The room relaxed instantly, the bartender started pouring, and one of the young guys at the bar leapt to his feet. “Yeah, I can put you in touch with him,” he said. “One second.”
A quick conversation followed, and Robertson sat at the bar sipping his drink while he waited for Giambese to appear. A half hour and another limoncello went by. Another hour and two anisettes went by. By the time Giambese arrived, Robertson was semi-functional.
“So, you’re the guy,” said the capo. The man looked like an accountant: neatly if dourly dressed, with silver-rimmed glasses and neatly cropped black hair. He was supposed to be in his 50s, but he looked late 30s, if that.
“I’m the guy,” said Robertson.
“I hear you’re kind of a hardass,” said Giambese, tentatively.
“I’m kind of a hardass,” said Robertson. “But I wanted to come here and see you and talk to you about the restaurant theme.”
Giambese tensed up.
“I think the theme is fucking brilliant,” Robertson said. “I am crazy about it.”
“Yeah?” asked Giambese, warily pleased.
“Yeah,” said Robertson. “It’s visionary. All you see out there is sushi this, pho that… bunch of Asian crap nobody can get their heads around.

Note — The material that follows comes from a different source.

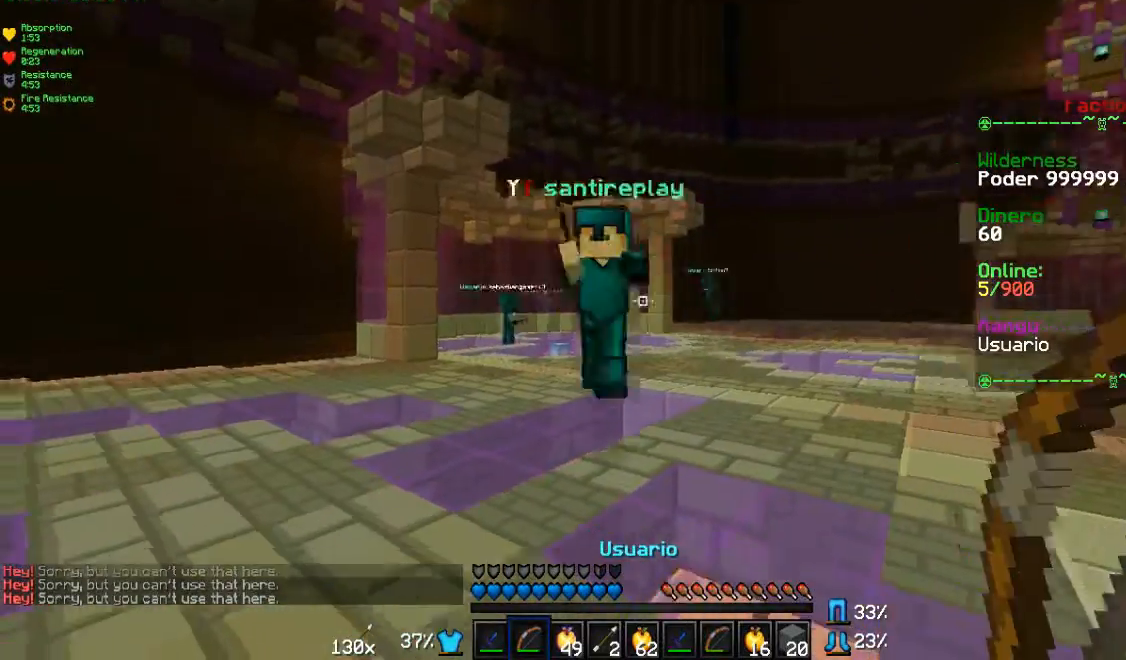
{"keys": ["a", "w"], "mouse": [], "events": [[67, "d", "up"], [200, "mouse_left", "down"], [200, "mouse_right", "down"], [233, "mouse_left", "up"], [233, "mouse_right", "up"], [300, "mouse_left", "down"], [300, "mouse_right", "down"], [333, "mouse_left", "up"], [333, "mouse_right", "up"], [467, "mouse_left", "down"], [467, "mouse_right", "down"], [500, "a", "down"], [500, "mouse_left", "up"], [500, "mouse_right", "up"]]}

This… this is going to connect with people.”
“That’s exactly what I said,” said Giambese. “Absolutely.” The looks on the faces of the guys in the bar suggested that he’d said exactly that on a number of occasions before, at great length.
“In fact,” said Robertson, “I like the idea so much that I want to play around with the idea of what breakfast cereal MEANS.” He leaned in conspiratorially. “ANYTHING can be breakfast cereal.”
“What do you mean?” asked Giambese, intrigued and suspicious.
“Steak tartare in a lemon / olive oil marinade. Pheasant roasted and cubed and served with a gravy of bacon and cream. Thinly sliced pork with basil, lime, sprouts, and peppers, maybe a shot of hot sauce. All served in a bowl, sure, called cereal… but we completely change the game on people. Set expectations, blow them away.”
“I like the way you think,” said Giambese. “How’s it going to affect the bottom line?”
“I don’t know,” said Robertson. “It may cost us some money, to be honest. But there’ll be a lot of write-offs in that case.”
“Write-offs are OK,” said Giambese.
“I can’t wait to see you for the tasting menu on the night of the soft launch,” said Robertson, shaking Giambese’s hand. “You’re going to love it. Absolutely love it.”
Giambese clapped Robertson on the back as the chef got up to leave. “I’m looking forward to it.”